Invitrogen™ Kit ELISA non revêtu IgA humaine avec plaques

Description

Le kit ELISA non revêtu de l’immunoglobuline A (IgA) humaine contient des paires d’anticorps, des plaques et des réactifs préappariés pour effectuer des essais immuno-enzymatiques quantitatifs (ELISA) afin de détecter et de quantifier les niveaux de protéines de l’IgA humaine.Le tampon de lavage et la solution d’arrêt sont nécessaires pour terminer la réaction ELISA et sont vendus séparément.Principe de la méthode Les ELISA sont conçus pour mesurer la quantité de la cible liée entre une paire d’anticorps appariée.Un anticorps spécifique à la cible est revêtu au fond des puits d’une microplaque ; il s’agit d’un procédé de nuit.Les échantillons, étalons ou témoins sont ensuite ajoutés à ces puits et se lient à l’anticorps immobilisé (capture).Un sandwich est formé par l’ajout du second anticorps (détecteur), une solution de substrat qui réagit avec le complexe enzyme-anticorps-cible pour produire un signal mesurable.L’intensité de ce produit coloré est directement proportionnelle à la concentration de TP (p) présente dans l’échantillon d’origine.
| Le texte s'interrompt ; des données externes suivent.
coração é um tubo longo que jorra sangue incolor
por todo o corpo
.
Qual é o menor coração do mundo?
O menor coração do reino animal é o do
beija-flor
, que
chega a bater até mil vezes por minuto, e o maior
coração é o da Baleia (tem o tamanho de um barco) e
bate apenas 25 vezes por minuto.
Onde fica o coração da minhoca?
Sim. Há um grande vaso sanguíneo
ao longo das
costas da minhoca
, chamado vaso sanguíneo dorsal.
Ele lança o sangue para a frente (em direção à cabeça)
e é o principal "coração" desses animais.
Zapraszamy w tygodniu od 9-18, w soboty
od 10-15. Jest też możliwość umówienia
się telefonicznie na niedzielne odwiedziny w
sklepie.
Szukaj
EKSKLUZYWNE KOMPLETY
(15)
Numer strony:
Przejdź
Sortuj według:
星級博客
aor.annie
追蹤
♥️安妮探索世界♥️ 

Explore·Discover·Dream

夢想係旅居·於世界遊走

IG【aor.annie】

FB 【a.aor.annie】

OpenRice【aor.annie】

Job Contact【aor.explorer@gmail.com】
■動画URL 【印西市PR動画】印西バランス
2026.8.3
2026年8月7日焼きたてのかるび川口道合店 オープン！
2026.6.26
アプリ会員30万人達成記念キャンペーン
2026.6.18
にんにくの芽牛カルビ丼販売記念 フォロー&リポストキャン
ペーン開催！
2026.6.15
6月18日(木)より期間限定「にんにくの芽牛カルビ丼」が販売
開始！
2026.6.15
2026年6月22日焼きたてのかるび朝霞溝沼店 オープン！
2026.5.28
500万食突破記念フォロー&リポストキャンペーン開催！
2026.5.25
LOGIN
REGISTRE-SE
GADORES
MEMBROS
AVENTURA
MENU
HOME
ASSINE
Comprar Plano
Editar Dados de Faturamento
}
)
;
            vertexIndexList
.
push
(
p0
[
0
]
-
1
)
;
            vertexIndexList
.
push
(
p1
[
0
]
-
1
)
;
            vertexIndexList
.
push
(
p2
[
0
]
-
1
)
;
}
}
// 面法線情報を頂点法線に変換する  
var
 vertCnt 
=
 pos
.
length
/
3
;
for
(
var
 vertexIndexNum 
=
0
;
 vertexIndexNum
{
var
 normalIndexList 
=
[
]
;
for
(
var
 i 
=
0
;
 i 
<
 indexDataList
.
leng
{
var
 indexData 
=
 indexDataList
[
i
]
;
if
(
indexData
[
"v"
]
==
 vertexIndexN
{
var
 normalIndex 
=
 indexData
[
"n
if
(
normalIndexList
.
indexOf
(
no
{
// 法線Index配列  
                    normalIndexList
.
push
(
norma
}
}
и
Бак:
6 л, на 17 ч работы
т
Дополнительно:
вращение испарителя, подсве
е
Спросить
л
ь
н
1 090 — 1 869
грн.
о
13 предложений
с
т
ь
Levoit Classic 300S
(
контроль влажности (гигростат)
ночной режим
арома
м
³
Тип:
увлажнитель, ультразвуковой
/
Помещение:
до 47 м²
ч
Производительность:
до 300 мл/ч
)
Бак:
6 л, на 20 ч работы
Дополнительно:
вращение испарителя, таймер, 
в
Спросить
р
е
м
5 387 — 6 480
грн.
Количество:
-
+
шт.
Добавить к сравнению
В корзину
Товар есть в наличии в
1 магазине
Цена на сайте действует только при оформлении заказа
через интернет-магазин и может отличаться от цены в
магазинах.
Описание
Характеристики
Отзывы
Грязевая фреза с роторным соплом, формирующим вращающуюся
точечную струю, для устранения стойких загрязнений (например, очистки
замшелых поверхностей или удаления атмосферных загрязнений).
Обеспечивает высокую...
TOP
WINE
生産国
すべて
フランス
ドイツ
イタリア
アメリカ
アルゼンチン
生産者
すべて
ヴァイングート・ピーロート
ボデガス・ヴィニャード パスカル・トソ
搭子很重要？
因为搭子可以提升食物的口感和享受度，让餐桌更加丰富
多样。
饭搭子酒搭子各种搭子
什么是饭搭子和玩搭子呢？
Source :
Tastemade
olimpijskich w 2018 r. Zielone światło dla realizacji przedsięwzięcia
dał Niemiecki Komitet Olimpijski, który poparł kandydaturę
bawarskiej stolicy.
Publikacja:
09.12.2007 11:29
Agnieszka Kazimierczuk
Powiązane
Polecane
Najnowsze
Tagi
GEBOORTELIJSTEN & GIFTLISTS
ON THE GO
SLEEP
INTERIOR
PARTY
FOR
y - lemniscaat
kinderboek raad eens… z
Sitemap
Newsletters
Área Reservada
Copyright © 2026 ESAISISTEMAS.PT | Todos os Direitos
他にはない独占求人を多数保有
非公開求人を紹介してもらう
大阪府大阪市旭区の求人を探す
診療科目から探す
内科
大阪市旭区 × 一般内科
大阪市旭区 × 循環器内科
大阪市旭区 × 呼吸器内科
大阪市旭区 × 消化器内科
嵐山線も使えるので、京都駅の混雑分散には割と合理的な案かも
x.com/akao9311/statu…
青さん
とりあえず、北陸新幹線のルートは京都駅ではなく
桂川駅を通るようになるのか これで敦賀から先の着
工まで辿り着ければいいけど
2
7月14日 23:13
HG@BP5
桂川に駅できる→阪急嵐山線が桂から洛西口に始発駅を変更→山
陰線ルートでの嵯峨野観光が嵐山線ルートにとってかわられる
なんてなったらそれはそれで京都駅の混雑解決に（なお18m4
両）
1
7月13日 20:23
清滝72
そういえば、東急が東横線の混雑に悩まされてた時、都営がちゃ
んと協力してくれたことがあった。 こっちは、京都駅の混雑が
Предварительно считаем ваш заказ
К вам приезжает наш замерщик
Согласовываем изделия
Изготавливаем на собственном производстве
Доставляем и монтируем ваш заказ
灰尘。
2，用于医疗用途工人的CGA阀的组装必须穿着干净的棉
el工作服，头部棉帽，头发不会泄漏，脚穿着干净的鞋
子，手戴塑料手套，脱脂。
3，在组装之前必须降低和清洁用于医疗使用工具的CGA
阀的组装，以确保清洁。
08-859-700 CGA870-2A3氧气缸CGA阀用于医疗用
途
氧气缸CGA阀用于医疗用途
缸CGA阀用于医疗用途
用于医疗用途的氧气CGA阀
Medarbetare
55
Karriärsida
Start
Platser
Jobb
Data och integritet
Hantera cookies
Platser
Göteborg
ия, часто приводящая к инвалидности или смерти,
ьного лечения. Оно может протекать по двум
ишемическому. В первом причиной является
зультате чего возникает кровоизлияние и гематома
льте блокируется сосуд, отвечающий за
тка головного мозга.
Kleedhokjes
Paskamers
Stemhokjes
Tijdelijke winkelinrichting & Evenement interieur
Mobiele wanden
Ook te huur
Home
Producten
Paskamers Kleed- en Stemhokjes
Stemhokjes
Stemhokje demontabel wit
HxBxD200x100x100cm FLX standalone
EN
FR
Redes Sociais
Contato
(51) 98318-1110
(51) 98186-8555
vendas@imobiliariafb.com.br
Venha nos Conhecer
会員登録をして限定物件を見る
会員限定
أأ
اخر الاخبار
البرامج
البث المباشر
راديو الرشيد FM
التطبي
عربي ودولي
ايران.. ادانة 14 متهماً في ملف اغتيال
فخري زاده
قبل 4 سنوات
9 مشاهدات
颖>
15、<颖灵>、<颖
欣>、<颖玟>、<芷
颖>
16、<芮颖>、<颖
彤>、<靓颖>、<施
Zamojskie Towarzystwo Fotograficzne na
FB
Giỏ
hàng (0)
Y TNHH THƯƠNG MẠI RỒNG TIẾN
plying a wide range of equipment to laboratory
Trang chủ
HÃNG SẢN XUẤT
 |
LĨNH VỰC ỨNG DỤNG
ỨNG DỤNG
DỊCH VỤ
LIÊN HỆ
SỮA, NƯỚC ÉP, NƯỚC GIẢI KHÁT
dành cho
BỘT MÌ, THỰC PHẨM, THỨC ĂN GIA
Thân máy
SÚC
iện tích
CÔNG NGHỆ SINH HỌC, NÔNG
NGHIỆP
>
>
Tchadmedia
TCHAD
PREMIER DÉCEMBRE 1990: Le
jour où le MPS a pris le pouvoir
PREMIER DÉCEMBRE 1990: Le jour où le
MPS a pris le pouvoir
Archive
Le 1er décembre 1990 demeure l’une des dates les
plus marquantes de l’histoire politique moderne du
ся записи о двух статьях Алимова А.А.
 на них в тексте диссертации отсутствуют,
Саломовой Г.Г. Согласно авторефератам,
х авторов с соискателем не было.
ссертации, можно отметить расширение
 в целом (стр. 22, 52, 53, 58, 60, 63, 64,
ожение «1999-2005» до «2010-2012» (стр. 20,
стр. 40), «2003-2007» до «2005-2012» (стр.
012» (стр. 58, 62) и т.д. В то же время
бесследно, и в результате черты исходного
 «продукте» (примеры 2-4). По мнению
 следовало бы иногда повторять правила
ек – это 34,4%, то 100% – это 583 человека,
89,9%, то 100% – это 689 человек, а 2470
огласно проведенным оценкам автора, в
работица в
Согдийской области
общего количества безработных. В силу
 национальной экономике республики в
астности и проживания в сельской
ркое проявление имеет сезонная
L’isotype d’un anticorps primaire et l’application dans laquelle il est utilisé peuvent entraîner une coloration de fond. Le bruit de fond des anticorps primaires peut être causé par la liaison aux récepteurs Fc sur les cellules cibles ; par des interactions non spécifiques avec les protéines cellulaires, les glucides et les lipides ; ou par autofluorescence cellulaire. Les anticorps de contrôle d’isotype peuvent agir comme des contrôles négatifs pour aider à différencier le signal de fond non spécifique du signal d’anticorps spécifique, car ils n’ont aucune spécificité pertinente pour un antigène cible. Bien que les contrôles d’isotypes soient les plus couramment utilisés dans la cytométrie en flux, ils sont utiles dans d’autres applications telles que l’immunoprécipitation de la chromatine (ChIP), l’immunohistochimie et les déplacements de gel. Les contrôles d’isotypes doivent correspondre aux espèces d’anticorps primaires et à l’isotype afin que le niveau de coloration spécifique par l’anticorps primaire puisse être déterminé avec précision. En cas d’utilisation d’anticorps primaires marqués directement, le contrôle d’isotype fonctionne mieux s’il est conjugué avec le même marquage que l’anticorps de test.